Mobilitätsarmut ist ein Begriff, der erst in den letzten Jahren zunehmend in Diskussionen über Verkehrspolitik und soziale Gerechtigkeit auftaucht. Ursprünglich aus der wissenschaftlichen und fachpolitischen Diskussion stammend, findet er nun zunehmend auch den Weg in die breite Öffentlichkeit. Seine genaue Definition und sein Umfang befinden sich allerdings noch in Entwicklung. Im Kern bezeichnet Mobilitätsarmut die Einschränkung sozialer Teilhabe aufgrund begrenzter Mobilitätsmöglichkeiten.
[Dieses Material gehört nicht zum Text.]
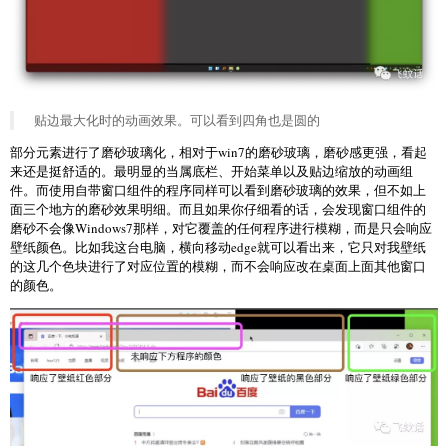
贴边最大化时的动画效果。可以看到四角也是圆的
部分元素进行了磨砂玻璃化，相对于win7的磨砂玻璃，磨砂感更强，看起
来还是挺舒适的。最明显的当属底栏、开始菜单以及贴边缩放的动画组
件。而使用自带窗口组件的程序同样可以看到磨砂玻璃的效果，但不如上
面三个地方的磨砂效果明细。而且如果你仔细看的话，会发现窗口组件的
磨砂不会像Windows7那样，对它覆盖的任何程序进行模糊，而是只会响应
壁纸颜色。比如我这台电脑，横向移动edge就可以看出来，它只对我壁纸
的这几个色块进行了对应位置的模糊，而不会响应改在桌面上面其他窗口
的颜色。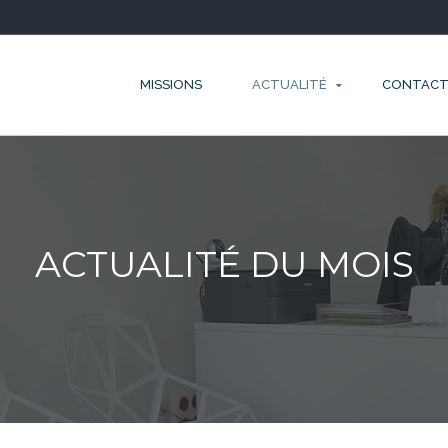
MISSIONS
ACTUALITÉ
CONTAC
ACTUALITÉ DU MOIS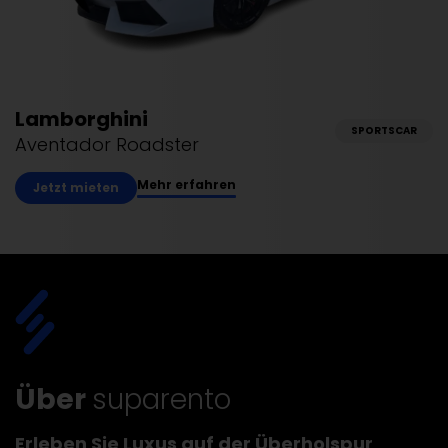
Lamborghini
SPORTSCAR
Aventador Roadster
Mehr erfahren
Jetzt mieten
Über
suparento
Erleben Sie Luxus auf der Überholspur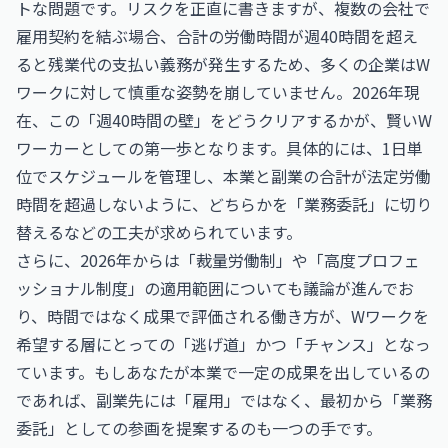
トな問題です。リスクを正直に書きますが、複数の会社で
雇用契約を結ぶ場合、合計の労働時間が週40時間を超え
ると残業代の支払い義務が発生するため、多くの企業はW
ワークに対して慎重な姿勢を崩していません。2026年現
在、この「週40時間の壁」をどうクリアするかが、賢いW
ワーカーとしての第一歩となります。具体的には、1日単
位でスケジュールを管理し、本業と副業の合計が法定労働
時間を超過しないように、どちらかを「業務委託」に切り
替えるなどの工夫が求められています。
さらに、2026年からは「裁量労働制」や「高度プロフェ
ッショナル制度」の適用範囲についても議論が進んでお
り、時間ではなく成果で評価される働き方が、Wワークを
希望する層にとっての「逃げ道」かつ「チャンス」となっ
ています。もしあなたが本業で一定の成果を出しているの
であれば、副業先には「雇用」ではなく、最初から「業務
委託」としての参画を提案するのも一つの手です。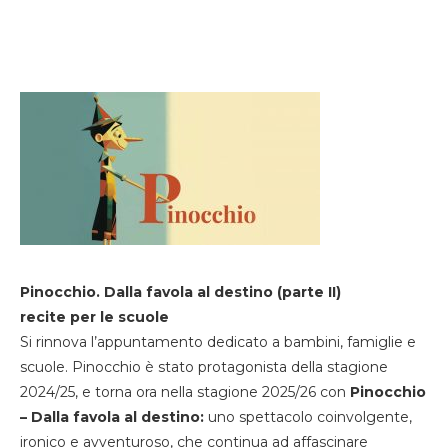
Pinocchio. Dalla favola al destino (parte II)
recite per le scuole
Si rinnova l’appuntamento dedicato a bambini, famiglie e
scuole. Pinocchio è stato protagonista della stagione
2024/25, e torna ora nella stagione 2025/26 con
Pinocchio
– Dalla favola al destino:
uno spettacolo coinvolgente,
ironico e avventuroso, che continua ad affascinare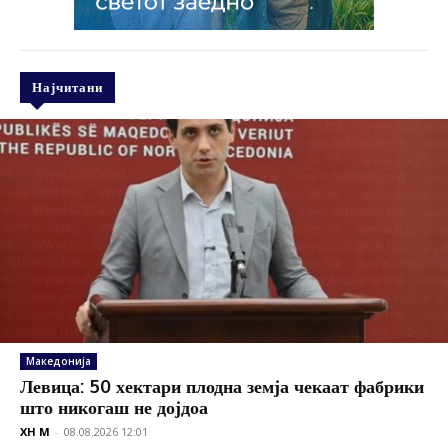
Најчитани
Македонија
Левица: 50 хектари плодна земја чекаат фабрики
што никогаш не дојдоа
XH M
-
08.08.2026 12:01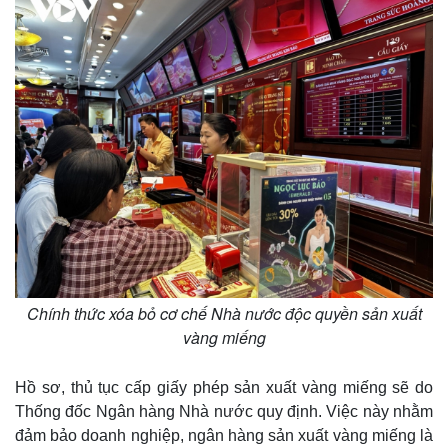
Thế giới
Multimedia
Quan sát
Video
Cuộc sống đó đây
Ảnh
Hồ sơ
E-Magazine
Infographic
Chính thức xóa bỏ cơ chế Nhà nước độc quyền sản xuất
vàng miếng
Hồ sơ, thủ tục cấp giấy phép sản xuất vàng miếng sẽ do
Thống đốc Ngân hàng Nhà nước quy định. Việc này nhằm
đảm bảo doanh nghiệp, ngân hàng sản xuất vàng miếng là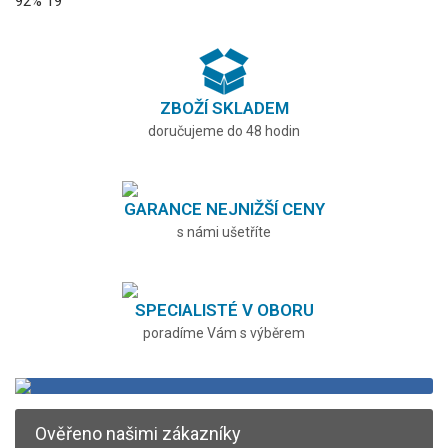
92%
19
ZBOŽÍ SKLADEM
doručujeme do 48 hodin
GARANCE NEJNIŽŠÍ CENY
s námi ušetříte
SPECIALISTÉ V OBORU
poradíme Vám s výběrem
Ověřeno našimi zákazníky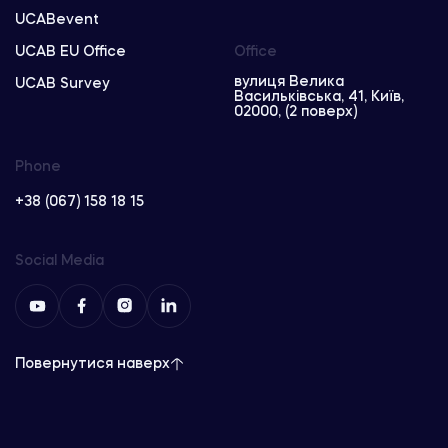
UCABevent
UCAB EU Office
Office
вулиця Велика
UCAB Survey
Васильківська, 41, Київ,
02000, (2 поверх)
Phone
+38 (067) 158 18 15
Social Media
Повернутися наверх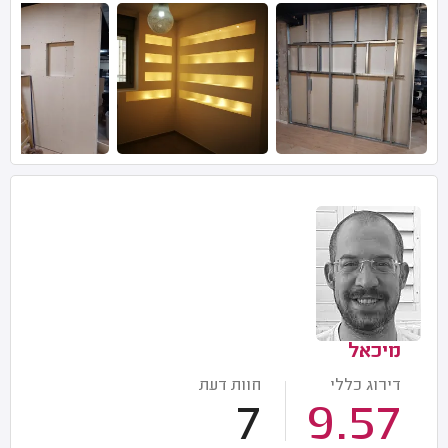
מיכאל
דירוג כללי
חוות דעת
7
9.57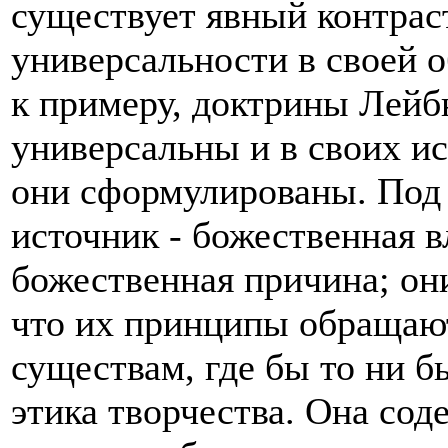
существует явный контраст
универсальности в своей 
к примеру, доктрины Лейб
универсальны и в своих ис
они сформулированы. Под 
источник - божественная вл
божественная причина; он
что их принципы обращаю
существам, где бы то ни б
этика творчества. Она со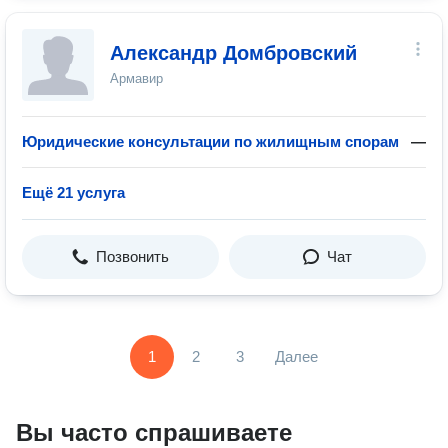
Александр Домбровский
Армавир
Юридические консультации по жилищным спорам
—
Ещё 21 услуга
Позвонить
Чат
1
2
3
Далее
Вы часто спрашиваете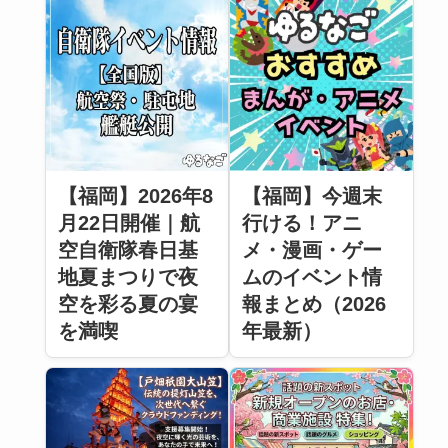
【福岡】2026年8
【福岡】今週末
月22日開催｜航
行ける！アニ
空自衛隊春日基
メ・漫画・ゲー
地夏まつりで夜
ムのイベント情
空を彩る夏の宴
報まとめ（2026
を満喫
年最新）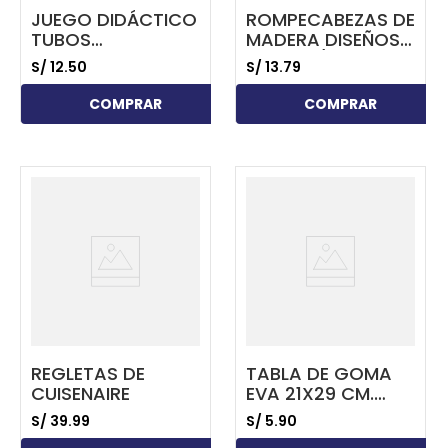
JUEGO DIDÁCTICO
ROMPECABEZAS DE
TUBOS
MADERA DISEÑOS
CONECTORES O
VARIOS (30
S/
12
.
50
S/
13
.
79
MULTICONECTORES
PIEZAS)
COMPRAR
COMPRAR
...
...
REGLETAS DE
TABLA DE GOMA
CUISENAIRE
EVA 21X29 CM.
COLORES VARIOS
S/
39
.
99
S/
5
.
90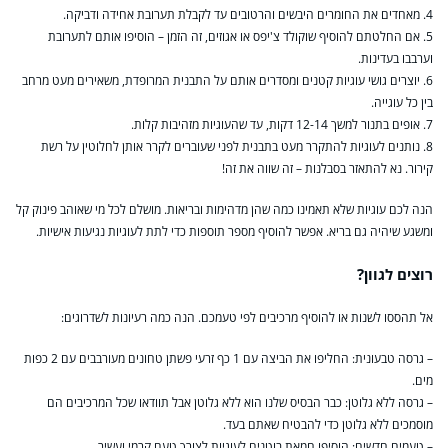
4. מאחדים את החומרים היבשים והרטובים עד לקבלת תערובת אחידה ודביקה.
5. אם החלטתם להוסיף שוקולד צ'יפס או אגוזים, זה הזמן – הוסיפו אותם לתערובת
וערבבו בעדינות.
6. יוצרים גושי עוגיות קטנים ומסדרים אותם על התבנית המרופדת, משאירים מעט מרחב
בין כל עוגייה.
7. אופים בתנור למשך 12-14 דקות, עד שהעוגיות מזהיבות קלות.
8. נותנים לעוגיות להתקרר מעט בתבנית לפני שעוברים לקרר אותן לחלוטין על רשת
קירור. נא להתאזר בסבלנות – זה שווה את זה!
הנה לכם עוגיות שלא תאמינו כמה שהן מדהימות ובריאות. מושלם לכל מי שאוהב פינוק קל
ומשגע שיהיה גם בריא. אפשר להוסיף מספר תוספות כדי לתת לעוגיות נגיעות אישיות.
רוצים לגוון?
אל תהססו לשנות או להוסיף מרכיבים לפי טעמכם. הנה כמה רעיונות לשדרוגים:
– גרסה טבעונית: החליפו את הביצה עם 1 כף זרעי פשתן טחונים מעורבבים עם 2 כפות
מים.
– גרסה ללא גלוטן: כבר הבסיס שלנו הוא ללא גלוטן אבל תוודאו שכל המרכיבים הם
מוסמכים ללא גלוטן כדי להבטיח שאתם בעד.
– טעמים חדשים: הוסיפו חמאת בוטנים לעוגיות לצורך טעם קרמי ועשיר.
Lange bevor dieser Begriff populär wurde, haben wir uns bereits mit den dahinterliegenden Herausforderungen beschäftigt: Wie kann Mobilität für alle zugänglich gemacht werden, unabhängig von Einkommen, Wohnort oder persönlichen Umständen? Die Auseinandersetzung mit dem Konzept der Mobilitätsarmut hat uns geholfen, die Problematik rund um Nahverkehr und Mobilität für alle präziser zu fassen und neue Perspektiven auf bestehende Ungleichheiten zu entwickeln.
Was umfasst Mobilitätsarmut eigentlich?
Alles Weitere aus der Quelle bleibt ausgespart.